Task to complete: Type the entries again, word for word.

Task inputs START

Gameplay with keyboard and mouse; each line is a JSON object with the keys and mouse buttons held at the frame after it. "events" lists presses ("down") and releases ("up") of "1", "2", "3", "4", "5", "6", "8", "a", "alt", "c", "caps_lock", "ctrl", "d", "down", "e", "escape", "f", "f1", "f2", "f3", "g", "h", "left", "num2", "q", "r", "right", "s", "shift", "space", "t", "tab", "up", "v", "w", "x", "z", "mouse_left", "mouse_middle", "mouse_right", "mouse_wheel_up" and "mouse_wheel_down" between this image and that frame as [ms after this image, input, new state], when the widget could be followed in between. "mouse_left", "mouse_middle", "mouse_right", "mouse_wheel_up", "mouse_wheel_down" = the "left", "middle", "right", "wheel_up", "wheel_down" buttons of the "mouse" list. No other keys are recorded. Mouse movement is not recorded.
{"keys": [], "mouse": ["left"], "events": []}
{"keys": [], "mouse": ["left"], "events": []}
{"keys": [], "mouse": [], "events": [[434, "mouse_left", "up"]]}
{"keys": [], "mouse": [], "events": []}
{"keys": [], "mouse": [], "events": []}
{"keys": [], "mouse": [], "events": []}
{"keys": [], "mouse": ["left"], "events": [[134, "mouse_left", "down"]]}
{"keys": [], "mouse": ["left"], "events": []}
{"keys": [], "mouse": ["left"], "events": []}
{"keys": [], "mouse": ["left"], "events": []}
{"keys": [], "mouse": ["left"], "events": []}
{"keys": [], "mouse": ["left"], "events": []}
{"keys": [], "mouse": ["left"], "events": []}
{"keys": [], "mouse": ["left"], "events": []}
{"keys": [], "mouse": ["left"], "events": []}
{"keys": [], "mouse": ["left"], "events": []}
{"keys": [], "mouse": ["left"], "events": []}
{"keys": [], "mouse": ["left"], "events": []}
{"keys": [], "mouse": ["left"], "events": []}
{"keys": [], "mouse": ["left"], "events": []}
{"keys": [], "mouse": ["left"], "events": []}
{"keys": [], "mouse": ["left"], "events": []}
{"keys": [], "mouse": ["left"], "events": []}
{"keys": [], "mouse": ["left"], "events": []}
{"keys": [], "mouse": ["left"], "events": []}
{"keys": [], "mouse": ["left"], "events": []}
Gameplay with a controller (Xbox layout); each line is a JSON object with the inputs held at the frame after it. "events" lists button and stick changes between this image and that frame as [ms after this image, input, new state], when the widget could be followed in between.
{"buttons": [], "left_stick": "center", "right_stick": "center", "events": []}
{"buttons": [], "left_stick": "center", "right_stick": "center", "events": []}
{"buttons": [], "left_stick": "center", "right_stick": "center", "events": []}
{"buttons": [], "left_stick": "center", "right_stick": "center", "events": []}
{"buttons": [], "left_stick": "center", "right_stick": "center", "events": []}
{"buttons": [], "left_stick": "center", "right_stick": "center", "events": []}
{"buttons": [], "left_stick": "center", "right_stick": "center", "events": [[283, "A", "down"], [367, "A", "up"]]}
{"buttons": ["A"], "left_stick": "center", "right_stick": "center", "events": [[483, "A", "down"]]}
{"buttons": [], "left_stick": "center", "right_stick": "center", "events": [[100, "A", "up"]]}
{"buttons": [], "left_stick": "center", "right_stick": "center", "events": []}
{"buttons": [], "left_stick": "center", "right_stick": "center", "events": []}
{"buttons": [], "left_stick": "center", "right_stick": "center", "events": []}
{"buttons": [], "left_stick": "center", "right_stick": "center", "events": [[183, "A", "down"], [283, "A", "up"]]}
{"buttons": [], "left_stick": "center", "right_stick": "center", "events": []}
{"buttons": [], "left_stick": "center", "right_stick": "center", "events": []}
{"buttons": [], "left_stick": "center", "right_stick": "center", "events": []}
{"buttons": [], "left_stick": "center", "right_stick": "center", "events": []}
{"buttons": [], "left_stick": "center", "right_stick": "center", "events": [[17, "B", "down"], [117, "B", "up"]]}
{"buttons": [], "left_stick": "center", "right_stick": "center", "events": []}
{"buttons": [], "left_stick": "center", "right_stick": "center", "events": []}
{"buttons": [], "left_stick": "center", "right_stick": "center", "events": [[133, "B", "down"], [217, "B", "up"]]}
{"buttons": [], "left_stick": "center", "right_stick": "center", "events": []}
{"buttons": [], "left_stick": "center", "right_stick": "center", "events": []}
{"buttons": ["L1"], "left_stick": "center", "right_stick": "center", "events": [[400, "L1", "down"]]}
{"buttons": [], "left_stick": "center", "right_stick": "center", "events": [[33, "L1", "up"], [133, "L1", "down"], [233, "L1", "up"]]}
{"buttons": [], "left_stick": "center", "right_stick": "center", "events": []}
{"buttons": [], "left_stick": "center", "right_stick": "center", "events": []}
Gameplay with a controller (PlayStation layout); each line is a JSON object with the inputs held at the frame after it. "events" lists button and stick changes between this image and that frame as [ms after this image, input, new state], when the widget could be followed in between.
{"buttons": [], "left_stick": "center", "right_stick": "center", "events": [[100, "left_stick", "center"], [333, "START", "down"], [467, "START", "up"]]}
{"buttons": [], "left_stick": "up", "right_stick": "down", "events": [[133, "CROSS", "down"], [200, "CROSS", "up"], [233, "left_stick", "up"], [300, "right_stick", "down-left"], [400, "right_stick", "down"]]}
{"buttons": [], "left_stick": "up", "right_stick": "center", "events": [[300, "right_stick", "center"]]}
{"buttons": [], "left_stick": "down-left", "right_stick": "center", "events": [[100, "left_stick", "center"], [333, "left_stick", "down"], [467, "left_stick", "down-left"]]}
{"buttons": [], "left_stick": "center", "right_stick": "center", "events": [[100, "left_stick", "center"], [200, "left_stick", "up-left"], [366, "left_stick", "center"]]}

Task inputs END

The answer:
Gameplay with keyboard and mouse; each line is a JSON object with the keys and mouse buttons held at the frame after it. "events" lists presses ("down") and releases ("up") of "1", "2", "3", "4", "5", "6", "8", "a", "alt", "c", "caps_lock", "ctrl", "d", "down", "e", "escape", "f", "f1", "f2", "f3", "g", "h", "left", "num2", "q", "r", "right", "s", "shift", "space", "t", "tab", "up", "v", "w", "x", "z", "mouse_left", "mouse_middle", "mouse_right", "mouse_wheel_up" and "mouse_wheel_down" between this image and that frame as [ms after this image, input, new state], when the widget could be followed in between. "mouse_left", "mouse_middle", "mouse_right", "mouse_wheel_up", "mouse_wheel_down" = the "left", "middle", "right", "wheel_up", "wheel_down" buttons of the "mouse" list. No other keys are recorded. Mouse movement is not recorded.
{"keys": [], "mouse": ["left"], "events": []}
{"keys": [], "mouse": ["left"], "events": []}
{"keys": [], "mouse": [], "events": [[434, "mouse_left", "up"]]}
{"keys": [], "mouse": [], "events": []}
{"keys": [], "mouse": [], "events": []}
{"keys": [], "mouse": [], "events": []}
{"keys": [], "mouse": ["left"], "events": [[134, "mouse_left", "down"]]}
{"keys": [], "mouse": ["left"], "events": []}
{"keys": [], "mouse": ["left"], "events": []}
{"keys": [], "mouse": ["left"], "events": []}
{"keys": [], "mouse": ["left"], "events": []}
{"keys": [], "mouse": ["left"], "events": []}
{"keys": [], "mouse": ["left"], "events": []}
{"keys": [], "mouse": ["left"], "events": []}
{"keys": [], "mouse": ["left"], "events": []}
{"keys": [], "mouse": ["left"], "events": []}
{"keys": [], "mouse": ["left"], "events": []}
{"keys": [], "mouse": ["left"], "events": []}
{"keys": [], "mouse": ["left"], "events": []}
{"keys": [], "mouse": ["left"], "events": []}
{"keys": [], "mouse": ["left"], "events": []}
{"keys": [], "mouse": ["left"], "events": []}
{"keys": [], "mouse": ["left"], "events": []}
{"keys": [], "mouse": ["left"], "events": []}
{"keys": [], "mouse": ["left"], "events": []}
{"keys": [], "mouse": ["left"], "events": []}
Gameplay with a controller (Xbox layout); each line is a JSON object with the inputs held at the frame after it. "events" lists button and stick changes between this image and that frame as [ms after this image, input, new state], when the widget could be followed in between.
{"buttons": [], "left_stick": "center", "right_stick": "center", "events": []}
{"buttons": [], "left_stick": "center", "right_stick": "center", "events": []}
{"buttons": [], "left_stick": "center", "right_stick": "center", "events": []}
{"buttons": [], "left_stick": "center", "right_stick": "center", "events": []}
{"buttons": [], "left_stick": "center", "right_stick": "center", "events": []}
{"buttons": [], "left_stick": "center", "right_stick": "center", "events": []}
{"buttons": [], "left_stick": "center", "right_stick": "center", "events": [[283, "A", "down"], [367, "A", "up"]]}
{"buttons": ["A"], "left_stick": "center", "right_stick": "center", "events": [[483, "A", "down"]]}
{"buttons": [], "left_stick": "center", "right_stick": "center", "events": [[100, "A", "up"]]}
{"buttons": [], "left_stick": "center", "right_stick": "center", "events": []}
{"buttons": [], "left_stick": "center", "right_stick": "center", "events": []}
{"buttons": [], "left_stick": "center", "right_stick": "center", "events": []}
{"buttons": [], "left_stick": "center", "right_stick": "center", "events": [[183, "A", "down"], [283, "A", "up"]]}
{"buttons": [], "left_stick": "center", "right_stick": "center", "events": []}
{"buttons": [], "left_stick": "center", "right_stick": "center", "events": []}
{"buttons": [], "left_stick": "center", "right_stick": "center", "events": []}
{"buttons": [], "left_stick": "center", "right_stick": "center", "events": []}
{"buttons": [], "left_stick": "center", "right_stick": "center", "events": [[17, "B", "down"], [117, "B", "up"]]}
{"buttons": [], "left_stick": "center", "right_stick": "center", "events": []}
{"buttons": [], "left_stick": "center", "right_stick": "center", "events": []}
{"buttons": [], "left_stick": "center", "right_stick": "center", "events": [[133, "B", "down"], [217, "B", "up"]]}
{"buttons": [], "left_stick": "center", "right_stick": "center", "events": []}
{"buttons": [], "left_stick": "center", "right_stick": "center", "events": []}
{"buttons": ["L1"], "left_stick": "center", "right_stick": "center", "events": [[400, "L1", "down"]]}
{"buttons": [], "left_stick": "center", "right_stick": "center", "events": [[33, "L1", "up"], [133, "L1", "down"], [233, "L1", "up"]]}
{"buttons": [], "left_stick": "center", "right_stick": "center", "events": []}
{"buttons": [], "left_stick": "center", "right_stick": "center", "events": []}
Gameplay with a controller (PlayStation layout); each line is a JSON object with the inputs held at the frame after it. "events" lists button and stick changes between this image and that frame as [ms after this image, input, new state], when the widget could be followed in between.
{"buttons": [], "left_stick": "center", "right_stick": "center", "events": [[100, "left_stick", "center"], [333, "START", "down"], [467, "START", "up"]]}
{"buttons": [], "left_stick": "up", "right_stick": "down", "events": [[133, "CROSS", "down"], [200, "CROSS", "up"], [233, "left_stick", "up"], [300, "right_stick", "down-left"], [400, "right_stick", "down"]]}
{"buttons": [], "left_stick": "up", "right_stick": "center", "events": [[300, "right_stick", "center"]]}
{"buttons": [], "left_stick": "down-left", "right_stick": "center", "events": [[100, "left_stick", "center"], [333, "left_stick", "down"], [467, "left_stick", "down-left"]]}
{"buttons": [], "left_stick": "center", "right_stick": "center", "events": [[100, "left_stick", "center"], [200, "left_stick", "up-left"], [366, "left_stick", "center"]]}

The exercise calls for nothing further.